A beta-carboline derivative (ZK 93426) counteracts the cardiorespiratory depressant effects of intravenous midazolam.

Abstract

The purpose of this study was to test the effects of the new beta-carboline ZK 93426 on midazolam-induced cardiorespiratory depression. Seven pentobarbital-anesthetized (35 mg/kg i.p.) cats were treated with intravenous midazolam (2 mg/kg) while monitoring the respiratory minute volume (VE), tidal volume, respiratory rate, blood pressure, heart rate and expired CO2. Midazolam caused significant decreases in VE (p less than 0.05) and blood pressure (p less than 0.05).

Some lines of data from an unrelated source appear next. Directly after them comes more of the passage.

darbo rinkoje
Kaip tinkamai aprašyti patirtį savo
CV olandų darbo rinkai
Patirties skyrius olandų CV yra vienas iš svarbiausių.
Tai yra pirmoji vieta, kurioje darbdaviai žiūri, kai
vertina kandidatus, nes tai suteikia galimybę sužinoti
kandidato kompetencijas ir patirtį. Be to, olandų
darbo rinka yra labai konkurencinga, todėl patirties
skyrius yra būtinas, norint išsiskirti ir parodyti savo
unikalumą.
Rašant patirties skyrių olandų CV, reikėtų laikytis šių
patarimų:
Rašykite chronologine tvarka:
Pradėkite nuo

ZK 93426 (5 mg/kg i.v.) antagonized these effects and produced significant increases in VE and blood pressure that resulted in the return of these variables to premidazolam control values. In 4 animals with morphine-induced respiratory depression, intravenous ZK 93426 failed to antagonize the respiratory effects of morphine. Administration of intravenous ZK 93426 alone to 4 pentobarbital-anesthetized animals also failed to produce significant changes in cardiorespiratory activity. We conclude that ZK 93426 is effective in counteracting the cardiorespiratory depressant effects of midazolam and that these effects appear to be specific. The present data suggest that this compound may be useful for the treatment of benzodiazepine oversedation and overdose.